Don Diego rientrò e venne a sedere al suo posto. Un'ora di notte sonava,—un'ora dopo l'Angelus. Io conto al mo' del mezzodì d'Italia.
—Ho incontrato la signora di Craco oggi, uscendo da vespro, disse
Bambina. Ha ricevuto una lettera di Don Tiberio.
—Ah! sclamò Don Diego, affondando la sua forchetta nel piatto dell'insalata.
Il fratello e la sorella mangiavano nello stesso piatto.
—Don Tiberio ha preso il suo diploma in dritto ed entra come aspirante nella carriera diplomatica.
—Tanto meglio.
—Sua madre crede nonpertanto che Don Tiberio farà nel mondo tutt'altro che della diplomazia.
—Tanto peggio.
—Cosa hai dunque, Diego? Tu non mangi e rispondi per monosillabi.
—E tu, figliuola mia, tu parli troppo dei De Craco.
Bambina arrossì.
Don Diego non la guardò.
Ella andò a pigliar la polenta senza rispondere e la versò in un gran piatto.
—Ho un presentimento, continuò Don Diego tuffando il suo cucchiaio nella polenta.
—Di guadagnare un terno alla lotteria? chiese Bambina, sorridendo.
—L'arciprete mi ha dimandato se voleva dare lezione ai suoi nipoti.
—Altri dicono: ai suoi figliuoli, obbiettò Bambina.
—Fanciulla mia, riprese Don Diego, non ripetere giammai ciò che si dice. Io sorrido di una malvagità che s'inventa. Una calunnia che si porta intorno, mi dà nausea.
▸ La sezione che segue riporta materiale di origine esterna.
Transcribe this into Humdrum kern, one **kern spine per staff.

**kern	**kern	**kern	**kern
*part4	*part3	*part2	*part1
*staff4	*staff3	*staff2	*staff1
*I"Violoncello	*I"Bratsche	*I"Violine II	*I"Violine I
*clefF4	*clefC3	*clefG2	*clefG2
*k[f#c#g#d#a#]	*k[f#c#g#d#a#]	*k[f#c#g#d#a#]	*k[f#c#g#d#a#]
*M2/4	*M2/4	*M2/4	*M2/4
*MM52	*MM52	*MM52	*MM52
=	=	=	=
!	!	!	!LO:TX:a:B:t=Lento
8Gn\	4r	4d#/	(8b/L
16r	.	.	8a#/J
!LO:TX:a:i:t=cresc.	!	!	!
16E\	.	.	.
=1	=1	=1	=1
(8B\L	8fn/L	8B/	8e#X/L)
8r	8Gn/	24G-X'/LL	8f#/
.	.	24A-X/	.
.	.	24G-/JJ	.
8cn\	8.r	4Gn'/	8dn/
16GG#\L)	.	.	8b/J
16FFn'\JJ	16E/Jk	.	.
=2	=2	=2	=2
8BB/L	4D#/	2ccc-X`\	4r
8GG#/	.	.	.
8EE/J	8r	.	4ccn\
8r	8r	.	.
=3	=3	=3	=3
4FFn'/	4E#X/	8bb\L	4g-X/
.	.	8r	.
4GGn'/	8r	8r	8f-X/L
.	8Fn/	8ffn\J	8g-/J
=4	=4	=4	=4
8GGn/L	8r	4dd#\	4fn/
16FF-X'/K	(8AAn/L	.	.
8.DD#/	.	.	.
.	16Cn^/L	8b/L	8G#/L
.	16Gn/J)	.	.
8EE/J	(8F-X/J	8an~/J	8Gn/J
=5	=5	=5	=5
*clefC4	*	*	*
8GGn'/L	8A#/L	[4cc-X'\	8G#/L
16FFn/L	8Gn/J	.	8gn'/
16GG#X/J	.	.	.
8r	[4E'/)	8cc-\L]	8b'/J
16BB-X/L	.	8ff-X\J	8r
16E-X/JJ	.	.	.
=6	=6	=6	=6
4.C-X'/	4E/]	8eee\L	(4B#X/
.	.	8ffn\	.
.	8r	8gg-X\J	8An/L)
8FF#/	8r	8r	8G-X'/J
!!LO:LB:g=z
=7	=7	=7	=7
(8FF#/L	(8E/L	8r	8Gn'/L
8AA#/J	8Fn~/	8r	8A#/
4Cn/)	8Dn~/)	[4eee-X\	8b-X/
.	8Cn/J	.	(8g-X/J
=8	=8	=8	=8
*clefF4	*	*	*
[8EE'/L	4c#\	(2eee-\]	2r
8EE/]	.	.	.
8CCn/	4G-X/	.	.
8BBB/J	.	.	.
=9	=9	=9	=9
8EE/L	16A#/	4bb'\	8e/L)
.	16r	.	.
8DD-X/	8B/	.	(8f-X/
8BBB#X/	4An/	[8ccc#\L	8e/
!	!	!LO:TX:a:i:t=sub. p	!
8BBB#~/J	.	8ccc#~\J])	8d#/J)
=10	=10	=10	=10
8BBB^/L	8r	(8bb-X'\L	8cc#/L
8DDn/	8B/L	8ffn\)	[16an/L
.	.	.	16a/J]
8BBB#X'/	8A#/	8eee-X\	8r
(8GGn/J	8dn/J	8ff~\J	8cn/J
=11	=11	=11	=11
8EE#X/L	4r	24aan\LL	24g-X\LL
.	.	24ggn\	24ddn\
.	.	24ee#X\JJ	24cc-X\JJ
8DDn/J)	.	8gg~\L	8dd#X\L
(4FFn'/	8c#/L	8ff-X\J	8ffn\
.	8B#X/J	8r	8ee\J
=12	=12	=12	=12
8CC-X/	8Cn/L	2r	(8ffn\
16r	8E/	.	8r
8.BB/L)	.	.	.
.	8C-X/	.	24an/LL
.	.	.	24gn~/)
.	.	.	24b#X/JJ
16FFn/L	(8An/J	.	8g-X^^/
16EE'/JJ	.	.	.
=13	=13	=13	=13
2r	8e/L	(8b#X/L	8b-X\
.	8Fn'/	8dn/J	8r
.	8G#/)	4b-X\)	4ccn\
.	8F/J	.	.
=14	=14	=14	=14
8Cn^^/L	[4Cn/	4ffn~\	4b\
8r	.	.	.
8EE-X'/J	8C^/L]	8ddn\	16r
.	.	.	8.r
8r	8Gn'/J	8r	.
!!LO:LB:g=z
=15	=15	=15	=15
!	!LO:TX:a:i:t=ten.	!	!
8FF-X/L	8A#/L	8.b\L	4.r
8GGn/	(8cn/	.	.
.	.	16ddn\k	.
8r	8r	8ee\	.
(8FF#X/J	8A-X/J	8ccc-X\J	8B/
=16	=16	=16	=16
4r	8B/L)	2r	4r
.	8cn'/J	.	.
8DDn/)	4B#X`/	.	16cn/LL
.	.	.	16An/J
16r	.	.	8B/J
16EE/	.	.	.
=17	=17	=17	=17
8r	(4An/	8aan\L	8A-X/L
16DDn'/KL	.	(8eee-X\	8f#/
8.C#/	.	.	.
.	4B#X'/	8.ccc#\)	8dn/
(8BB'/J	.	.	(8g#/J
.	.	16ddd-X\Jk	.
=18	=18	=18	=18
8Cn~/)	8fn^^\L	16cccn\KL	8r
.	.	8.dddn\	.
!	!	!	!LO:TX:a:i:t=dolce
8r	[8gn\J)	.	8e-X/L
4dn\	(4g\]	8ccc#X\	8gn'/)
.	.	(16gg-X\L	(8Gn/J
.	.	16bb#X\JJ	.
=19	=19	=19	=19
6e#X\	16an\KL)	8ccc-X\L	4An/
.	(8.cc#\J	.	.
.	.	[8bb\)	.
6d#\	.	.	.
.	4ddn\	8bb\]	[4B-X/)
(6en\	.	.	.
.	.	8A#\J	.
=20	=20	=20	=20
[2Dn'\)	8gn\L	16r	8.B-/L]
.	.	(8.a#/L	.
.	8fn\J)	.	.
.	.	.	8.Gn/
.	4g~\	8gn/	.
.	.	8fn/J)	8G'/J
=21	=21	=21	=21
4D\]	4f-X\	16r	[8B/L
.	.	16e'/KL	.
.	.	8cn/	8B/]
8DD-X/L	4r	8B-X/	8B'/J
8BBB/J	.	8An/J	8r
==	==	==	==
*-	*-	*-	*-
—Portare intorno è più facile, osservò Bambina.
—Ebbene, rispose Don Diego, le avvenenze piaggiatrici di quell'uomo nascondono una trappola od una disgrazia.
—Perchè no un favore? sclamò Bambina togliendo su il tondo della polenta a cui suo fratello non toccava più, e mettendo sulla tavola qualche cipolla, qualche mela ed un pezzo di caccio di capra che civettava la pietra pomice.
—Un favore? replicò Don Diego sorridendo.
—Perchè no? quelle bestie lì sanno altrettanto bene leccare che mordere.
Il martello della porta scoccò tre colpi. L'orologio della chiesa suonò un'ora e mezzo. Il fratello e la sorella si guardarono negli occhi, come se arrivasse qualche cosa d'insolito e di straordinario.
—A quest'ora! disse Bambina.
Don Diego si alzò ed andò ad aprire.
—Buonasera a vossignoria, don Diego, disse entrando il famigliare della Curia (la cancelleria del vescovo). Vi porto una lettera del segretario di monsignore.
—Date qui, disse Don Diego prendendo la lettera. Vi occorre risposta?
—Non mi han detto nulla.
—Entrate, mastro Prospero, gridò Bambina. Che io vi versi un bicchiere di vino.
—Mille grazie, donna Bambina, rispose il famigliare, cioncando due bicchieri mentre Don Diego leggeva la lettera.
—No, disse questi: non vi è risposta a dare.